遊侠一匹ができあがるまで" 「沓掛時次郎 遊侠一匹」は昭和40年に撮影され昭和41年に公開された。
 昭和26年に東映が創立され、京都撮影所では昭和28年から時代劇を毎週2本立てで新作を送り出していた。
 中村錦之助は昭和29年に東映に入り、毎月1本の新作に出演していた。
 しかし東映は昭和38年に「人生劇場 飛車角」などをヒットさせたことにより大きく映画の制作方針を転換してヤクザ映画や任侠映画を作るようになり、時代劇俳優は仕事がなくなっていった。
 昭和41年、錦之助と他の時代劇俳優が労働組合を結成する。
 昭和26年からずっと時代劇を作ってきたことにより、スタッフや俳優たちが時代劇の所作・小道具・美術・撮影方法・時代考証・衣装などいろいろなことを吸収していったが、それが一気に失われていく、崩壊するという危惧感を持っていた。
 組合には会社からの圧力があったりして「沓掛時次郎 遊侠一匹」で重要な役で出ている東千代之介はこの撮影に入る前に東映を退社した。
 「沓掛時次郎 遊侠一匹」は錦之助の兄、小川三喜雄が制作の統括で、三村敬三さんと一緒にプロデュースとキャスティングを取り仕切った。東千代之介は東映をやめたが、錦之助の兄さんに頼まれたら断れないということで出演した。千代之介が出たことによって「沓掛時次郎 遊侠一匹」は非常に豊なものになっている。

 第11回目のうえだ城下町映画祭では「関の弥太っぺ」を上映したが、二本とも中村錦之助の作品であること、長谷川伸が原作の戯曲であること、それ以外にキャメラマンが古屋伸というのが共通点。
 私は古屋さんの撮影現場にいて撮影部照明部で一緒に仕事していた。
 東宝のレッドパージで追い出されて東映に入り、昭和33年にテレビ、35年に映画デビューで 加藤泰監督に師事し、影響をうけながら中村錦之助の作品を多く撮ってきた方である。
 「関の弥太っぺ」の監督は山下耕作監督だが、山下さんに古谷さんについてお尋ねしたところ、古谷さんは加藤さんの影響を受けて大変尊敬している、とおっしゃっていた。
 どういうことかというと、カメラを低く低くポジションを据えていく、またローアングルでちょっとあおるようにして撮る、あとフィックスという固定して撮影する。そういう影響を受けている。当初は移動車やクレーン撮影を縦横無尽に動かしていたが、徐々にローアングルフィックスになって「沓掛時次郎 遊侠一匹」はそれが確立するちょっと前である。

 「沓掛時次郎 遊侠一匹」では加藤泰監督が決まる前に、シナリオは内田吐夢や今井正など多くの監督と組んでいた鈴木尚之さんということになった。昭和38年6月に原作者の長谷川伸が亡くなり、このことにより「関の弥太っぺ」は原作からいささか離れるところがあったが、「沓掛時次郎」ではシナリオに大きな点で変更が加えられている。

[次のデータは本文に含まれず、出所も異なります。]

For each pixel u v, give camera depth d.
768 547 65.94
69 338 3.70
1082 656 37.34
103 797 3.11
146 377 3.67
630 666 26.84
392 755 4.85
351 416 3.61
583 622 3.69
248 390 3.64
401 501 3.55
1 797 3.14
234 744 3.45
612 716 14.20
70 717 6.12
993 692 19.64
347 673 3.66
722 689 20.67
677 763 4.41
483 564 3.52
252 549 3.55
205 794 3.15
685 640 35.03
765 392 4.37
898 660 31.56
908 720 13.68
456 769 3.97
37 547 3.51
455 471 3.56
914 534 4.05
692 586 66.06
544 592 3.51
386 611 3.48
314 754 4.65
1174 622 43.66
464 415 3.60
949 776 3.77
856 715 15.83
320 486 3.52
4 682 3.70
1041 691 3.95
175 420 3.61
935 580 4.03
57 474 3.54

 オリジナルシナリオと思えるくらいの、原作には全くない部分が渥美清さんの出演シーン。
 シナリオができてから加藤泰さんが監督を引き受けたが、原作に忠実にしてほしいという要望をし、なかなか撮影に入れなかった。しかし、鈴木さんは一言一句シナリオを変更してもらっては困ると加藤監督に突き付けた。
 加藤監督は、原作から大きく離れたオリジナルの部分を減らして、錦之助と池内淳子のくだりをじっくり描き足してほしいと何度も要望した。しかし、シナリオライターはこのオリジナルの部分こそ原作の精神を最も輝かせるシナリオとなっているといい、とうとう撮影が始まってしまう。

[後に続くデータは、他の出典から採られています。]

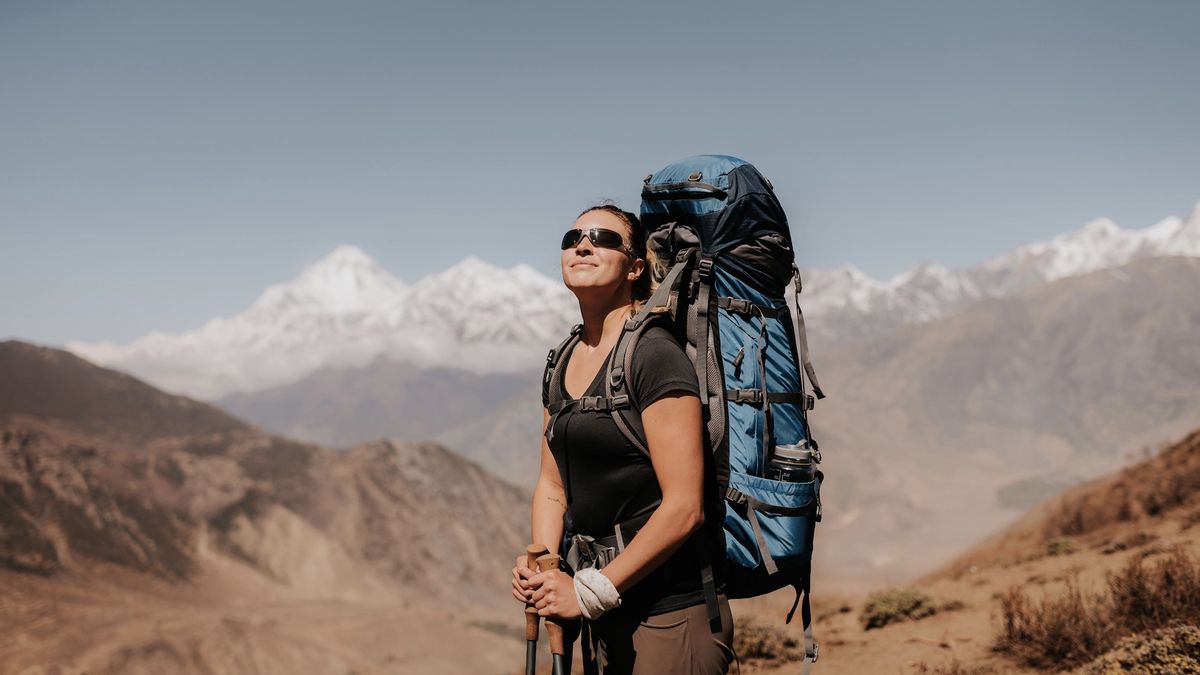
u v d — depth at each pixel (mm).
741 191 2818
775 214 2859
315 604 182625
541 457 3119
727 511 2639
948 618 9656
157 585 182000
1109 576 9875
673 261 2875
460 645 157000
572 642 2814
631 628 2668
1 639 122812
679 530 2490
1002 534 44125
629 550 2523
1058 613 7477
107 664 119250
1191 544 11109
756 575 2689
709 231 2814
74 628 128875
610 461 2686
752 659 9195
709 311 2764
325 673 133625
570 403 2793
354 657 142375
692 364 2699
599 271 2826
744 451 2678
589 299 2867
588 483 2740
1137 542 13102
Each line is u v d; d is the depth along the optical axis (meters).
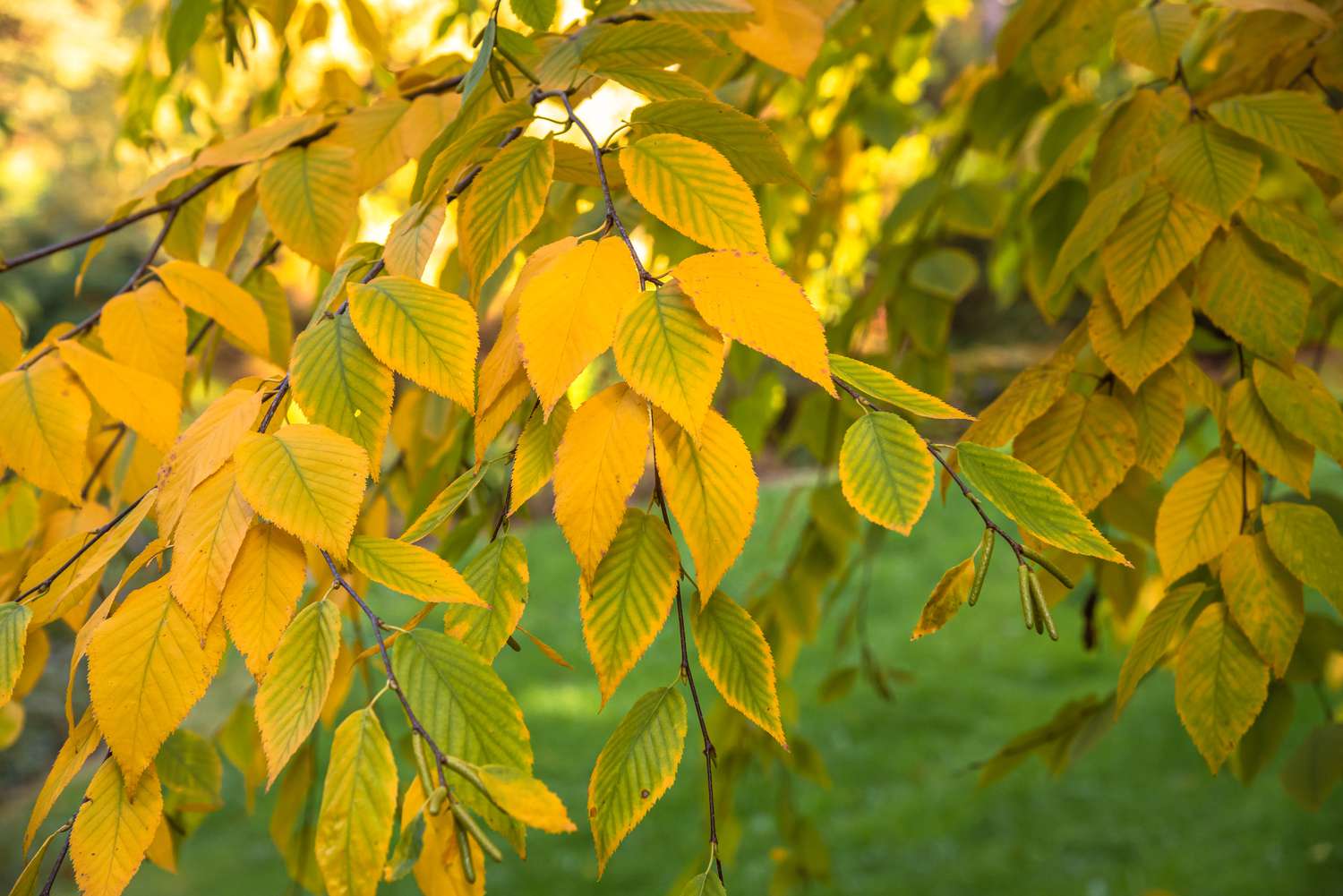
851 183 2.52
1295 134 1.00
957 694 5.83
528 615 7.34
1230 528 0.99
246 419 0.82
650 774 0.83
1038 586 0.81
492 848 0.73
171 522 0.81
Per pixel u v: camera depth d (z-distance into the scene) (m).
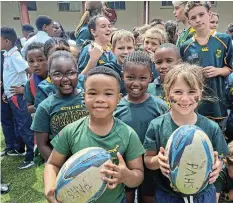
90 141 1.92
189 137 1.81
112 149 1.90
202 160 1.78
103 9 5.50
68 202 1.73
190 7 3.32
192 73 2.07
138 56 2.47
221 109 3.37
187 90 2.04
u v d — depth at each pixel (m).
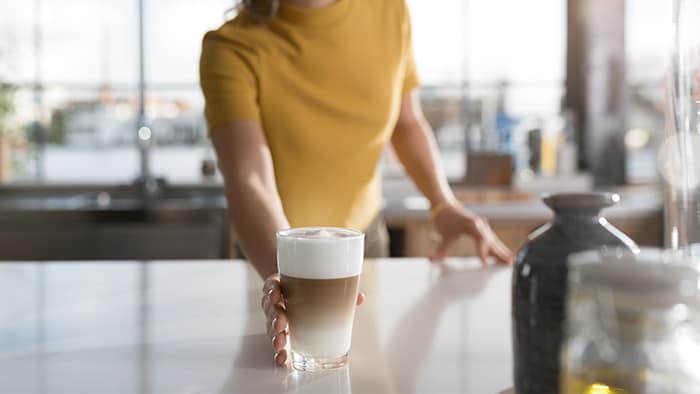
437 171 1.29
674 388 0.32
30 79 4.13
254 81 1.13
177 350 0.69
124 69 4.14
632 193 3.19
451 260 1.20
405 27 1.24
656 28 3.31
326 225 1.22
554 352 0.44
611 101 3.47
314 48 1.15
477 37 3.81
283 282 0.63
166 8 4.04
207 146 4.07
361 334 0.75
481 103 3.85
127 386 0.59
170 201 3.57
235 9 1.23
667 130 0.64
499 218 2.56
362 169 1.23
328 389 0.58
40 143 4.15
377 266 1.15
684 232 0.60
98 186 3.91
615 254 0.35
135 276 1.09
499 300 0.91
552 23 3.77
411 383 0.60
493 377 0.61
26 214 3.02
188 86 4.07
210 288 1.00
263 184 0.94
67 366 0.65
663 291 0.31
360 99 1.19
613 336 0.32
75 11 4.11
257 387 0.59
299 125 1.17
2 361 0.66
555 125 3.49
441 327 0.78
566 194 0.46
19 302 0.92
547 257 0.45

 上映の前なので詳しくは言わないが、(映画の設定としては)今の世の中で考えるとまったく不可能な設定である。絶対信用できない設定の中で納得させている作品だと思う。
 ということはシナリオ、演技者、演出家、スタッフ、俳優全員の力が結集して不可能な設定をなしえた作品だと思う。

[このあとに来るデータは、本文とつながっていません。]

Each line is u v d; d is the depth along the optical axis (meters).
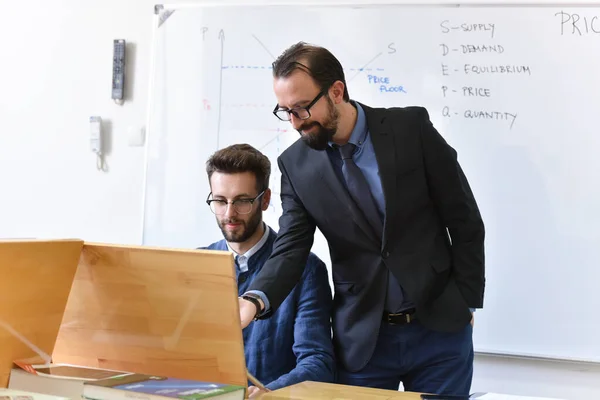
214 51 2.45
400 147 1.57
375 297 1.62
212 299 1.01
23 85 2.64
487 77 2.25
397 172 1.56
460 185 1.59
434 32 2.29
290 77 1.46
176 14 2.48
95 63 2.58
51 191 2.61
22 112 2.64
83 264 1.10
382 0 2.32
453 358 1.61
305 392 1.14
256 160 1.63
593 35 2.19
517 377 2.22
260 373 1.62
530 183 2.22
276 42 2.41
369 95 2.33
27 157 2.63
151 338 1.09
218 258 0.98
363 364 1.61
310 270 1.67
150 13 2.54
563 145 2.20
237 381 1.04
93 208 2.57
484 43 2.25
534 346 2.20
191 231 2.45
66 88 2.61
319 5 2.37
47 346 1.14
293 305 1.64
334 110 1.51
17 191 2.64
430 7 2.29
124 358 1.13
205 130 2.45
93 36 2.58
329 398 1.09
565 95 2.20
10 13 2.66
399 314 1.61
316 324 1.61
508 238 2.23
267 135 2.41
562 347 2.18
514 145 2.23
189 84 2.47
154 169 2.48
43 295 1.08
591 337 2.16
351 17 2.35
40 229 2.61
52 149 2.61
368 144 1.59
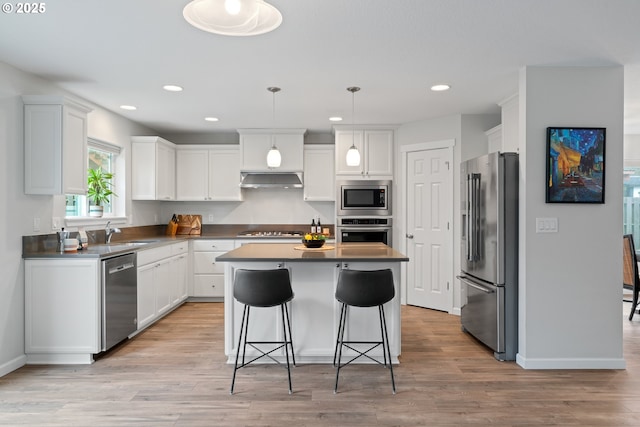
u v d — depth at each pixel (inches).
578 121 126.0
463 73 132.3
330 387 111.4
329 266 129.2
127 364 128.0
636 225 232.8
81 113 137.6
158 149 204.7
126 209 196.5
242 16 88.4
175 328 168.9
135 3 85.6
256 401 103.0
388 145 213.6
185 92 152.6
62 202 146.5
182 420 93.4
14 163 123.4
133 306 151.3
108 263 132.7
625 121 198.1
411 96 159.5
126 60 119.0
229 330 129.0
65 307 128.3
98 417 94.6
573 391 109.3
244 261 121.9
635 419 94.4
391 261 120.1
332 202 239.8
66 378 116.9
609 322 126.0
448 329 167.2
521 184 128.6
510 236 131.6
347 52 114.0
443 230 195.6
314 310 129.2
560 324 126.2
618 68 125.3
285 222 240.8
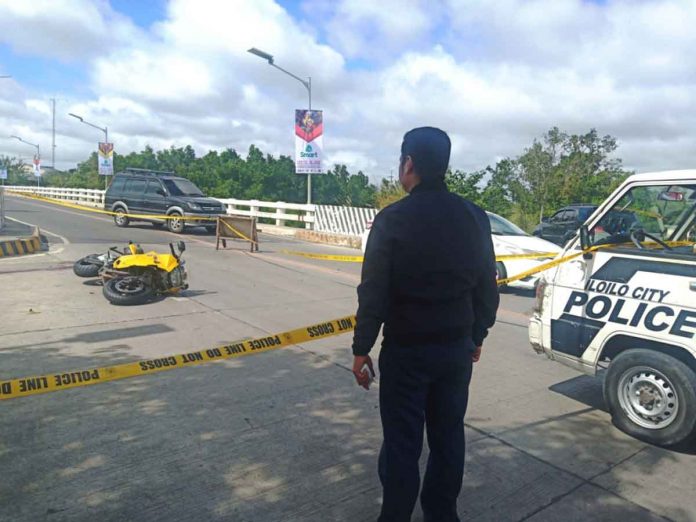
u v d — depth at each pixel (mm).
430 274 2459
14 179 81312
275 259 12820
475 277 2592
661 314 3846
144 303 7656
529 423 4227
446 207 2539
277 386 4770
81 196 33875
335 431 3939
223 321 6902
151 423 3949
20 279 8844
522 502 3164
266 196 54406
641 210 4422
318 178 62375
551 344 4527
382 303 2486
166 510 2932
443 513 2756
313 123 21422
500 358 5855
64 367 4992
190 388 4645
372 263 2471
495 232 10383
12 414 4012
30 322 6430
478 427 4125
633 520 3029
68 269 9914
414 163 2594
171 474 3283
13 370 4871
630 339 4043
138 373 4375
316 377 5031
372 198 23375
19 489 3068
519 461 3633
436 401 2672
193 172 52562
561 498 3219
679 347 3766
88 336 5988
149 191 18516
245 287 9250
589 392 4926
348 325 4902
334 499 3102
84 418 3992
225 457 3512
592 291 4254
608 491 3309
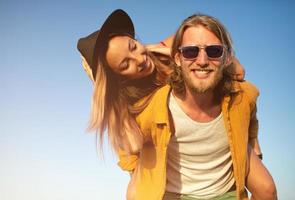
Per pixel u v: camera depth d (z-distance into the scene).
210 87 1.29
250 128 1.50
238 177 1.38
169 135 1.35
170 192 1.45
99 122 1.51
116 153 1.53
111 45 1.50
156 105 1.37
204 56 1.28
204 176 1.41
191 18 1.33
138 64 1.49
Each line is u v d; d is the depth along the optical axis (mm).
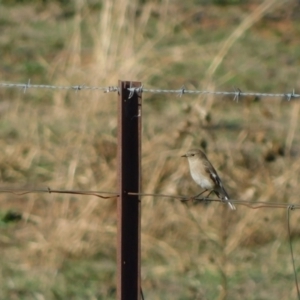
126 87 19875
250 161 34781
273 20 56531
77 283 29484
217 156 34000
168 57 44844
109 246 31047
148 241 30969
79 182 32625
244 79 47688
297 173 33250
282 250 31109
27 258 30562
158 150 33406
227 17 56781
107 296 28828
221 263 29875
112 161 33875
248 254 30688
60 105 40188
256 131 38125
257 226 31438
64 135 36906
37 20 56312
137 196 20062
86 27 48969
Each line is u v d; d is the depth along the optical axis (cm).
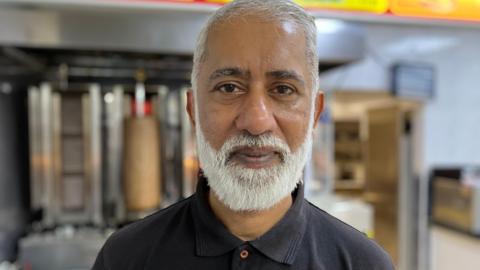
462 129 242
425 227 240
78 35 121
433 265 234
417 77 229
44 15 118
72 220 158
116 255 69
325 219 72
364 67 224
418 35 231
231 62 57
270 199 60
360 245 69
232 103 58
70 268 146
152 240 68
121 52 145
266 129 57
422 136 238
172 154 159
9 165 153
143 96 156
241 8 58
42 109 152
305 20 61
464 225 210
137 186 141
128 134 141
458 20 116
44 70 161
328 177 187
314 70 62
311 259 64
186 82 180
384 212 263
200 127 62
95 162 154
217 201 65
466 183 212
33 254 144
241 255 61
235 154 59
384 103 273
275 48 57
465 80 239
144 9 105
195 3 101
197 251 63
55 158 153
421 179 239
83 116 154
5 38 116
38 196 155
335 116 344
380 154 269
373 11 111
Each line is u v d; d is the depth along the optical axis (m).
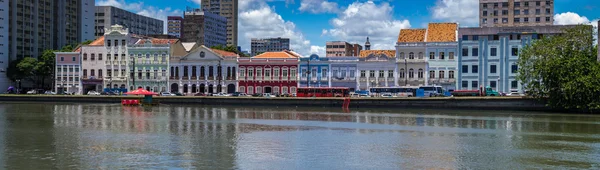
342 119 79.12
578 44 90.19
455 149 49.81
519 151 48.91
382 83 126.38
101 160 43.44
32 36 169.75
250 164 42.38
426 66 123.56
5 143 51.81
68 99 120.44
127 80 141.62
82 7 192.50
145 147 49.81
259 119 78.44
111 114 86.56
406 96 112.69
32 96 122.31
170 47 140.12
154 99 115.44
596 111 88.12
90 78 143.38
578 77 85.19
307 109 102.44
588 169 41.38
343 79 128.38
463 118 81.06
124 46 142.50
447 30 126.50
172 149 48.78
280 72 132.25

 観客の皆さんにはご覧になってから納得できたか、できなかったか、女性は池内淳子の立場になって、男性は錦之助の立場になってこの設定でこの状況で納得できるのか、とご覧になっていただければと思う。
 まぎれもない、みなさんのこれからの人生に大きな影響を与える傑作と思います。